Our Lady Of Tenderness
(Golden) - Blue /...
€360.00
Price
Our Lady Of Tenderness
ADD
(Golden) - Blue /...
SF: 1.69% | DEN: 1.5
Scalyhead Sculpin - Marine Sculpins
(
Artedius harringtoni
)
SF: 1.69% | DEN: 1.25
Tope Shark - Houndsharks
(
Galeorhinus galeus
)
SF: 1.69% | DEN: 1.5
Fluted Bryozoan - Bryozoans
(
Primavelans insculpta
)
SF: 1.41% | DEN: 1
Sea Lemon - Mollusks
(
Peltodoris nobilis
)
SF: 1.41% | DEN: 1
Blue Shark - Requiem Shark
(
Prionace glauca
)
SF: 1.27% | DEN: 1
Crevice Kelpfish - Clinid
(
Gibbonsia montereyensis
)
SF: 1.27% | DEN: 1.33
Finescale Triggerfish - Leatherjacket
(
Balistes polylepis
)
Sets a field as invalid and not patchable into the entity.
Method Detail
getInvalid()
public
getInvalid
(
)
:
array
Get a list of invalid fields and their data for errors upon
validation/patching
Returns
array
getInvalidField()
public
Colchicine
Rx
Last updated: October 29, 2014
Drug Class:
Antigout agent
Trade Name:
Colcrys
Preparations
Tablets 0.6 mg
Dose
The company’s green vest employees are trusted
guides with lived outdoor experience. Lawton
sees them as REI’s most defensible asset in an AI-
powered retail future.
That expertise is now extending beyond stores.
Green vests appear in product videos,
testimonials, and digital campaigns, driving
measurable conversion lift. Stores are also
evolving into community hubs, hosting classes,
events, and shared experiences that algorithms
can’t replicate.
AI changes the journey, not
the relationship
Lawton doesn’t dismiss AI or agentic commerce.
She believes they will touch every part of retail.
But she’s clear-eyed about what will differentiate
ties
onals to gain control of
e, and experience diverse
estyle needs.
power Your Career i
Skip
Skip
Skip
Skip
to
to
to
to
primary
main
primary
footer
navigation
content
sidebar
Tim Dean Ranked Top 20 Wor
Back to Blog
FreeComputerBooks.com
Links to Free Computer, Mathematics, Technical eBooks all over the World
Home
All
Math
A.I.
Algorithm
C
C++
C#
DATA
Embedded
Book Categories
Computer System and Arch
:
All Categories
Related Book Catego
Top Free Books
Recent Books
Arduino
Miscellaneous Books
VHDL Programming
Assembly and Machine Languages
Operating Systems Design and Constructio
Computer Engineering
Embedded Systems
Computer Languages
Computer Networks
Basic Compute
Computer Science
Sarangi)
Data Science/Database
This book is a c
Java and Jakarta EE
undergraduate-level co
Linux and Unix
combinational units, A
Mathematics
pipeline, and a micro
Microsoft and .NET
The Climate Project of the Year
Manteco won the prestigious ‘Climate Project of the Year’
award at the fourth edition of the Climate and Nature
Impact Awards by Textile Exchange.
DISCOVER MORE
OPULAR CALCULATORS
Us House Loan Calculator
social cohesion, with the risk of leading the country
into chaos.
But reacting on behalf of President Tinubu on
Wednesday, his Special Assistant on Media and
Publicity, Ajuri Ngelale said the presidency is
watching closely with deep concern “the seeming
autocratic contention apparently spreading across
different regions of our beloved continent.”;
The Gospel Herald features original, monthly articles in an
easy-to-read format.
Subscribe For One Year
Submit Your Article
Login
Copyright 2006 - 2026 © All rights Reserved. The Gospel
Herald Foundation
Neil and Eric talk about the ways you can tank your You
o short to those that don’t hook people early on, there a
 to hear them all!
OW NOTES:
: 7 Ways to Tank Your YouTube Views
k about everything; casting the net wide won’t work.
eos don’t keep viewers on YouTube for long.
--
◆ TASK GOAL: Output every entry word for word.

◆ YOUR SOLUTION:
Our Lady Of Tenderness
(Golden) - Blue /...
€360.00
Price
Our Lady Of Tenderness
ADD
(Golden) - Blue /...
SF: 1.69% | DEN: 1.5
Scalyhead Sculpin - Marine Sculpins
(
Artedius harringtoni
)
SF: 1.69% | DEN: 1.25
Tope Shark - Houndsharks
(
Galeorhinus galeus
)
SF: 1.69% | DEN: 1.5
Fluted Bryozoan - Bryozoans
(
Primavelans insculpta
)
SF: 1.41% | DEN: 1
Sea Lemon - Mollusks
(
Peltodoris nobilis
)
SF: 1.41% | DEN: 1
Blue Shark - Requiem Shark
(
Prionace glauca
)
SF: 1.27% | DEN: 1
Crevice Kelpfish - Clinid
(
Gibbonsia montereyensis
)
SF: 1.27% | DEN: 1.33
Finescale Triggerfish - Leatherjacket
(
Balistes polylepis
)
Sets a field as invalid and not patchable into the entity.
Method Detail
getInvalid()
public
getInvalid
(
)
:
array
Get a list of invalid fields and their data for errors upon
validation/patching
Returns
array
getInvalidField()
public
Colchicine
Rx
Last updated: October 29, 2014
Drug Class:
Antigout agent
Trade Name:
Colcrys
Preparations
Tablets 0.6 mg
Dose
The company’s green vest employees are trusted
guides with lived outdoor experience. Lawton
sees them as REI’s most defensible asset in an AI-
powered retail future.
That expertise is now extending beyond stores.
Green vests appear in product videos,
testimonials, and digital campaigns, driving
measurable conversion lift. Stores are also
evolving into community hubs, hosting classes,
events, and shared experiences that algorithms
can’t replicate.
AI changes the journey, not
the relationship
Lawton doesn’t dismiss AI or agentic commerce.
She believes they will touch every part of retail.
But she’s clear-eyed about what will differentiate
ties
onals to gain control of
e, and experience diverse
estyle needs.
power Your Career i
Skip
Skip
Skip
Skip
to
to
to
to
primary
main
primary
footer
navigation
content
sidebar
Tim Dean Ranked Top 20 Wor
Back to Blog
FreeComputerBooks.com
Links to Free Computer, Mathematics, Technical eBooks all over the World
Home
All
Math
A.I.
Algorithm
C
C++
C#
DATA
Embedded
Book Categories
Computer System and Arch
:
All Categories
Related Book Catego
Top Free Books
Recent Books
Arduino
Miscellaneous Books
VHDL Programming
Assembly and Machine Languages
Operating Systems Design and Constructio
Computer Engineering
Embedded Systems
Computer Languages
Computer Networks
Basic Compute
Computer Science
Sarangi)
Data Science/Database
This book is a c
Java and Jakarta EE
undergraduate-level co
Linux and Unix
combinational units, A
Mathematics
pipeline, and a micro
Microsoft and .NET
The Climate Project of the Year
Manteco won the prestigious ‘Climate Project of the Year’
award at the fourth edition of the Climate and Nature
Impact Awards by Textile Exchange.
DISCOVER MORE
OPULAR CALCULATORS
Us House Loan Calculator
social cohesion, with the risk of leading the country
into chaos.
But reacting on behalf of President Tinubu on
Wednesday, his Special Assistant on Media and
Publicity, Ajuri Ngelale said the presidency is
watching closely with deep concern “the seeming
autocratic contention apparently spreading across
different regions of our beloved continent.”;
The Gospel Herald features original, monthly articles in an
easy-to-read format.
Subscribe For One Year
Submit Your Article
Login
Copyright 2006 - 2026 © All rights Reserved. The Gospel
Herald Foundation
Neil and Eric talk about the ways you can tank your You
o short to those that don’t hook people early on, there a
 to hear them all!
OW NOTES:
: 7 Ways to Tank Your YouTube Views
k about everything; casting the net wide won’t work.
eos don’t keep viewers on YouTube for long.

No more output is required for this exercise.